### Extrait du document

+===+

Ce qui peut se tenter, ce que tel programme de concours peut nous obliger à faire, et ce que cette édition récente, partielle et thématique, nous suggère, c'est essayer de rebattre le jeu dispersé de ces cartes selon la problématique d'une notion, celle de la justice.

Généralités

La justice ne dit pas ce qui est ou ce qui n'est pas (c'est la science ou l'ontologie qui le disent). Elle ne dit pas non plus ce qui est bien ou mal, c'est la morale qui s'en charge. Elle ne dit pas ce qu'il faut croire, c'est la religion qui le fait à travers les propres institutions qui constituent son magistère. La justice ne gouverne pas la société : pour cela il y a des pouvoirs, lesquels, entre autres actions, appliquent ou non les principes et les décisions de la justice. La justice a son domaine propre d'activité et de souveraineté, le droit[2]. Comme philosophie du Droit, elle recherche les fondements du Juste et de l'Injuste, c'est-à-dire les normes dernières qui doivent régler la vie en commun des hommes et même, sous le nom de droit des gens, la guerre et la paix entre les nations. Comme savoir, elle décrit, commente, critique et enseigne ces normes ; comme institution, elle règle, en leur nom, les litiges qui surviennent dans cette vie en commun des hommes, réprime les délits et prononce des peines. Si la justice ne crée pas les normes, elle participe à leur explicitation et donc à leur élaboration, par les activités que l'on vient de dire : la réflexion sur les lois et le déploiement de la jurisprudence à mesure de ses décisions.

Le moment de Pascal

Vers le milieu du XVIe siècle, avec la révolution cosmologique qui trouvera ses formulations accomplies sous les noms de Galilée puis de Newton, quelque chose s'est perdu, définitivement : l'idée médiévale d'un univers fermé, d'un cosmos réglé en nature par les lois physiques, sociales, familiales et morales de la fidélité. Désormais le règne du désordre et de l'injustice est patent : même s'ils existaient auparavant, ils n'ont plus de paravent. Tout l'effort de la philosophie devrait donc consister à rechercher les moyens de fonder en raison un ordre de justice et de paix entre les hommes.

+===+

### Détails du problème
Dans l'extrait sur la justice, relevez toutes les actions que la justice accomplit envers les normes lorsqu'elle est envisagée « comme savoir ».

### Données fournies

+===+

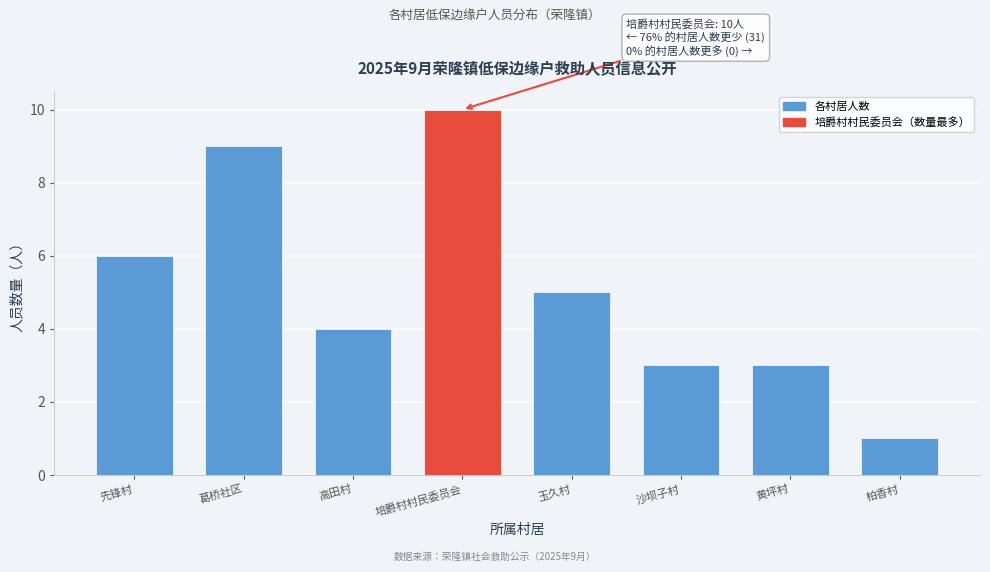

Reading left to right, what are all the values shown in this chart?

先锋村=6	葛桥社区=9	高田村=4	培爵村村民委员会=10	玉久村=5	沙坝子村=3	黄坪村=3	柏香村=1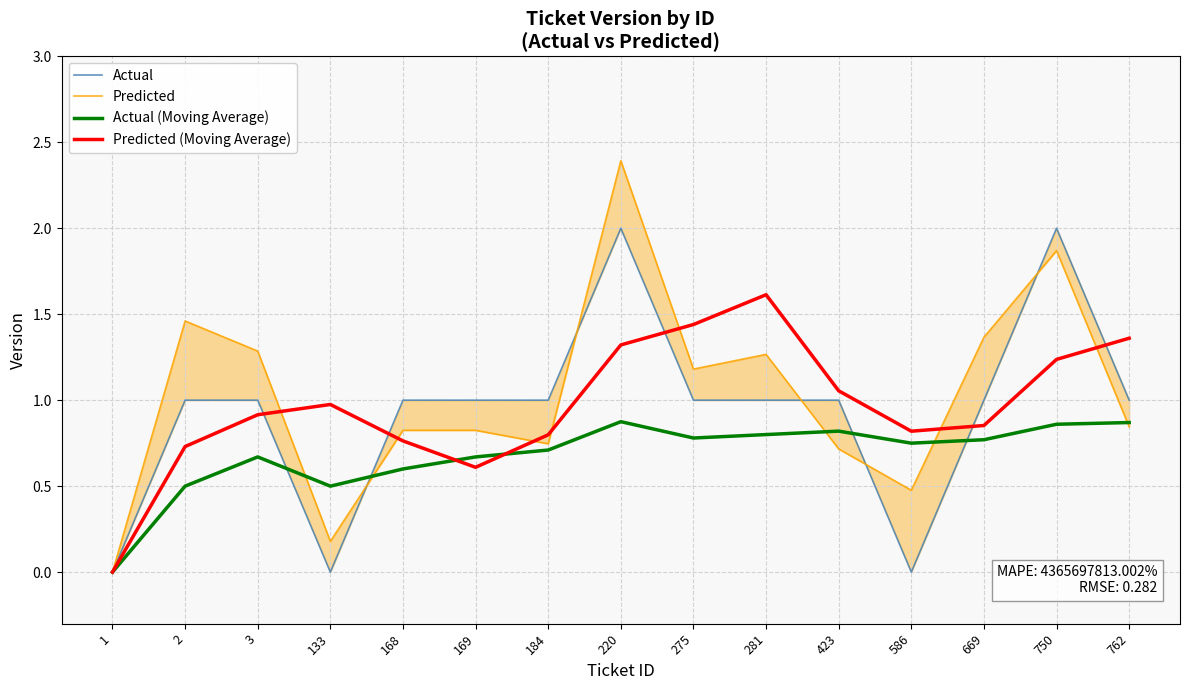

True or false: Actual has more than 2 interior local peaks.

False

+===+

### Solution du problème
Comme savoir, la justice décrit, commente, critique et enseigne les normes.